Hacker News new | ask | show | jobs
by ragle 486 days ago
This makes sense. I've mostly been successful doing these sorts of things as well and really appreciate the way it saves me some typing (even in cases where I only keep 40-80% of what it writes, this is still a huge savings).

It's when I try to give it a clear, logical specification for a full feature and expect it to write everything that's required to deliver that feature (or the entirety of slightly-more-than-non-trivial personal project) that it falls over.

I've experimented trying to get it to do this (for features or personal projects that require maybe 200-400 LOC) mostly just to see what the limitations of the tool are.

Interestingly, I hit a wall with GPT-4 on a ~300 LOC personal project that o3-mini-high was able to overcome. So, as you'd expect - the models are getting better. Pushing my use case only a little bit further with a few more enhancements, however, o3-mini-high similarly fell over in precisely the same ways as GPT-4, only a bit worse in the volume and severity of errors.

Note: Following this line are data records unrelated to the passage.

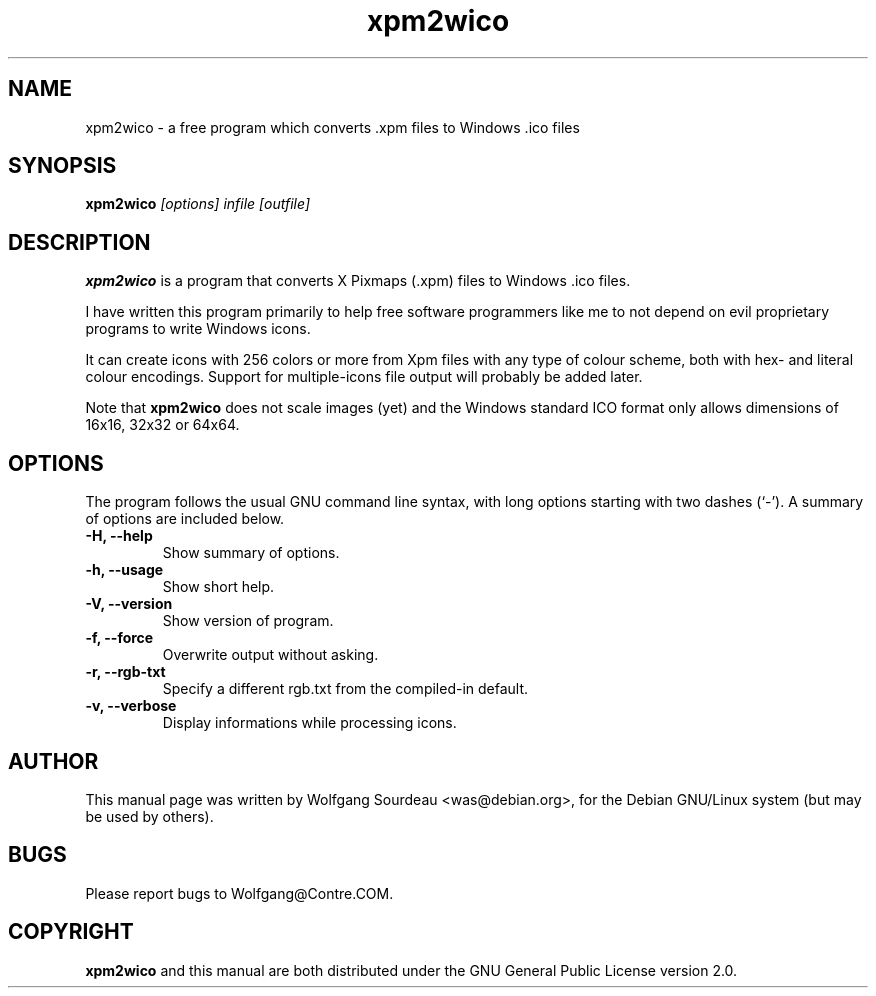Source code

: .TH "xpm2wico" "1" "0.2.4.2" "Wolfgang Sourdeau" "The XPM to Windows .ico converter"
.SH NAME
xpm2wico \- a free program which converts .xpm files to Windows .ico files
.SH SYNOPSIS
.B xpm2wico
.I "[options] infile [outfile]"
.SH "DESCRIPTION"
.B xpm2wico
is a program that converts X Pixmaps (.xpm) files to Windows .ico files.
.sp
I have written this program primarily to help free software programmers like
me to not depend on evil proprietary programs to write Windows icons.
.sp
It can create icons with 256 colors or more from Xpm files with any type
of colour scheme, both with hex- and literal colour encodings.
Support for multiple-icons file output will probably be added later.
.sp
Note that
.B xpm2wico
does not scale images (yet) and the Windows standard ICO format only
allows dimensions of 16x16, 32x32 or 64x64.
.SH OPTIONS
The program follows the usual GNU command line syntax, with long
options starting with two dashes (`-').
A summary of options are included below.
.TP
.B \-H, \-\-help
Show summary of options.
.TP
.B \-h, \-\-usage
Show short help.
.TP
.B \-V, \-\-version
Show version of program.
.TP
.B \-f, \-\-force
Overwrite output without asking.
.TP
.B \-r, \-\-rgb\-txt
Specify a different rgb.txt from the compiled-in default.
.TP
.B \-v, \-\-verbose
Display informations while processing icons.
.SH AUTHOR
This manual page was written by Wolfgang Sourdeau <was@debian.org>,
for the Debian GNU/Linux system (but may be used by others).
.SH BUGS
Please report bugs to Wolfgang@Contre.COM.
.SH COPYRIGHT
.B xpm2wico
and this manual are both distributed under the GNU General Public License version 2.0.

The improvement between GPT-4 and o3-mini-high felt nominally incremental (which I guess is what they're claiming it offers).

Just to say: having seen similar small bumps in capability over the last few years of model releases, I tend to agree with other posters that it feels like we'll need something revolutionary to deliver on a lot of the hype being sold at the moment. I don't think current LLM models / approaches are going to cut it.